Exactly. In the simple demo engine code I started writing the PawnInfo stored in the Pawn hash contains the fields (for each side).

*) Location of most advanced passer
*) Promotion square of that passer
*) Number of turns it needs to promote
*) A bit flag to indicate there are additional passers
*) A bit flag to indicate if the passer is protected
*) A bit flag to indicate if it is a Rook Pawn
*) A byte to flag half-open files
*) The quality of the King shield on both castling locations
*) The difference between the number of Pawns on light and dark squares
*) A score associated with weakness against orthogonal attacks
*) A score associated with weakness against diagonal attacks

I use the passer information in the evaluation by awarding Kings to be in front of the passers, inside the 'square', (distance[promoSqr-xKing] < promoDist) and being actually in the path (which is bad for its supporting King).

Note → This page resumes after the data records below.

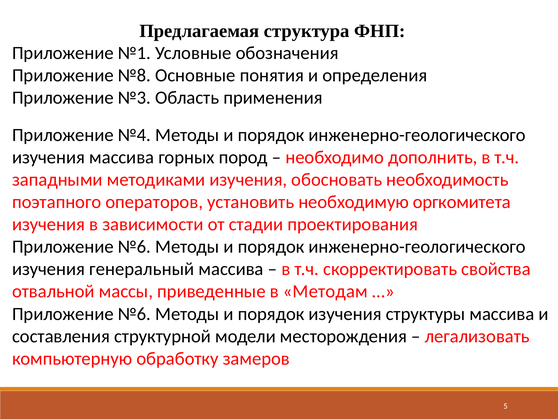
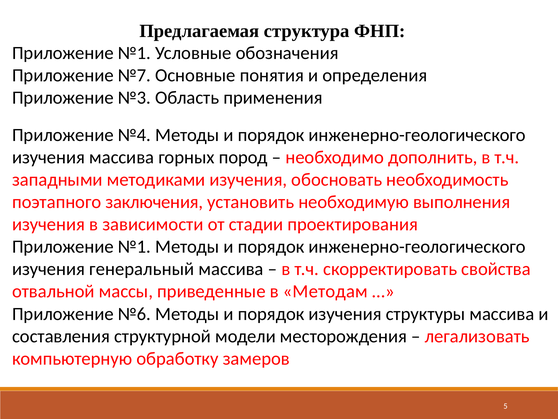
№8: №8 -> №7
операторов: операторов -> заключения
оргкомитета: оргкомитета -> выполнения
№6 at (134, 247): №6 -> №1
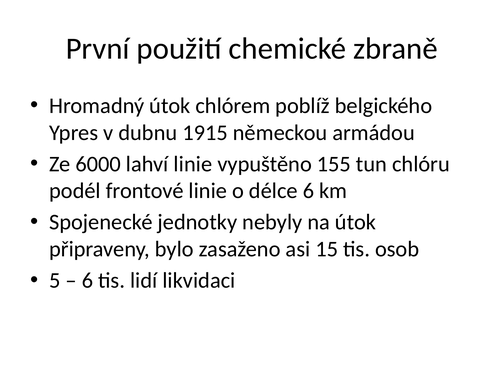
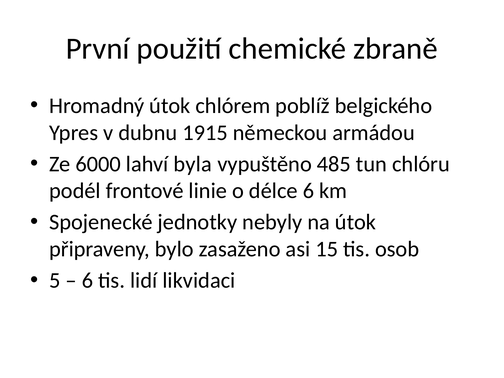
lahví linie: linie -> byla
155: 155 -> 485
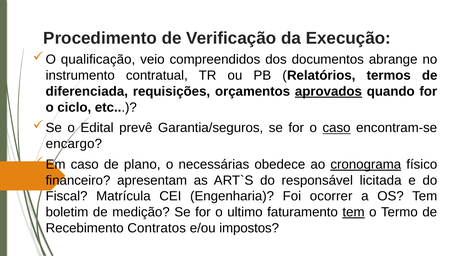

The promoDist is also useful in Pawn endings to immediately detect unstoppable passers and promotion races you will win.

The shield quality is used to quickly evaluate the value of castling rights, and for positions where the King is conventionally castled; for random King positions it has to calculate the shield quality on the fly.

The last three data items are currently not used yet:

The Pawn-shade difference can be used to evaluate Bishop quality if you only have a single Bishop.

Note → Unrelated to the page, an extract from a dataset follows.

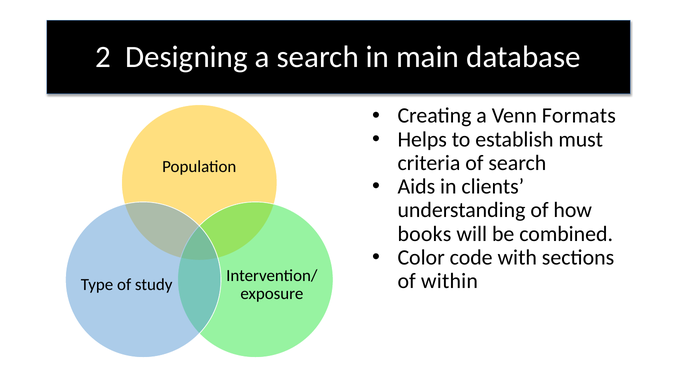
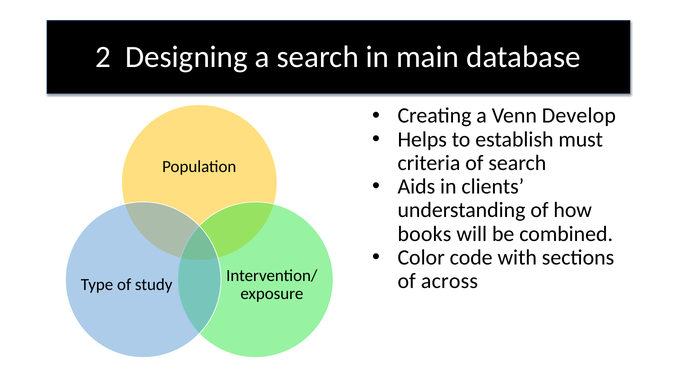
Formats: Formats -> Develop
within: within -> across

The weakness scores (which currently are not even calculated) can be added to the total score based on presence of opponent pieces that move orthogonally or diagonally. (E.g. a backward Pawn in a half-open file with own Pawns diagonally in front of it on both sides is obviously a much bigger liability if the opponent has Rooks or Queens.)

I guess in the future I will also split the over-all Pawn score into a passer contribution and the rest. The passer contribution can then be scaled depending on whether you have a numerical advantage in piece material. (This proved very helpful in Joker.)

Another item I might add is the number of Pawns on 7th rank, to facilitate accurate calculation of the Rook-on-7th bonus.